The spinneret dimensions were the same as those used in Example 3, Sample G, except that the length (O) of the radial spokes was 0.305 mm (0.0120 inches) and the length (Q) of the inner spokes was 1.78 mm (0.0700 inches). The quench air flow rate was 0.67 m/sec (2.2 feet/second) and the quench air temperature was 10°C. The filaments were treated with spin finish, drawn with a feed roll rotating at 868 mpm (949 yards/minute), and drawn at a draw ratio of 2.7 with a pair of draw rolls heated to 184°C. After drawing, the heated filaments were passed through a hot air jet bulking process (220°C) of the type described by Breen and Lauterbach in U.S. Patent No. 3,186,155. The fineness of the bundle was 1370 dtex (1235 denier) and that of each filament was 21 dtexpf (19 dpf).

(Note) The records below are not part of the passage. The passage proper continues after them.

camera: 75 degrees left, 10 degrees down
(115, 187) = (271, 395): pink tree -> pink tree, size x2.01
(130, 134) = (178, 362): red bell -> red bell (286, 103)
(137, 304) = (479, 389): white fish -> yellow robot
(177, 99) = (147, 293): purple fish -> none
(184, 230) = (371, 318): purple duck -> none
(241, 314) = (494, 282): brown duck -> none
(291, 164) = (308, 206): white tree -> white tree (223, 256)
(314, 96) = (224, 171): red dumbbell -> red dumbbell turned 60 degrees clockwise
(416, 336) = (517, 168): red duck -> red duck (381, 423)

The soil resistance was satisfactory and the glitter was comparable to that of Sample G in Example 3. The cross sections of the filaments in this example appeared more rectangular than those in Sample G, Example 3. This is due to the difference in processing conditions, particularly the difference in polymer RV.

Claims (8)

1. A continuous filament comprising a thermoplastic synthetic polymer and having a solid axial core and four substantially equidistant continuous non-circular voids, a void content of about 6% to 25% and a four-sided cross-sectional contour, each void being centered on substantially one side of the contour, characterized in that small convex or concave curves are present along the sides of the four-sided cross-sectional contour. 2. A continuous filament comprising a thermoplastic synthetic polymer and having a solid axial core and four substantially equidistant continuous circular voids, a void content of about 6% to 25% and a four-sided cross-sectional contour, each void being substantially centered on one side of the contour, characterized in that small convex or concave curves are present along the sides of the four-sided cross-sectional contour. 3. A continuous filament comprising a thermoplastic synthetic polymer and having a solid axial core and four substantially equidistant continuous triangle-like voids, a void content of about 6% to 25% and a quadrilateral cross-sectional contour with the apex of each void directed toward the central longitudinal axis of the core and the base of each void substantially centered on one side of the contour, characterized in that small convex or concave curves are present along the sides of the quadrilateral cross-sectional contour. 4. Continuous filament according to claim 1, 2 or 3, wherein the voids have substantially equal dimensions. 5. Continuous filament according to claim 1, 2 or 3, wherein the polymer is selected from the group consisting of polyolefins, polyamides and polyesters. 6. Continuous filament according to claim 5, wherein the polymer is polypropylene. 7. The continuous filament of claim 5, wherein the polymer is nylon 66. 8. Continuous filaments according to claim 5, in which the polymer is polyethylene terephthalate.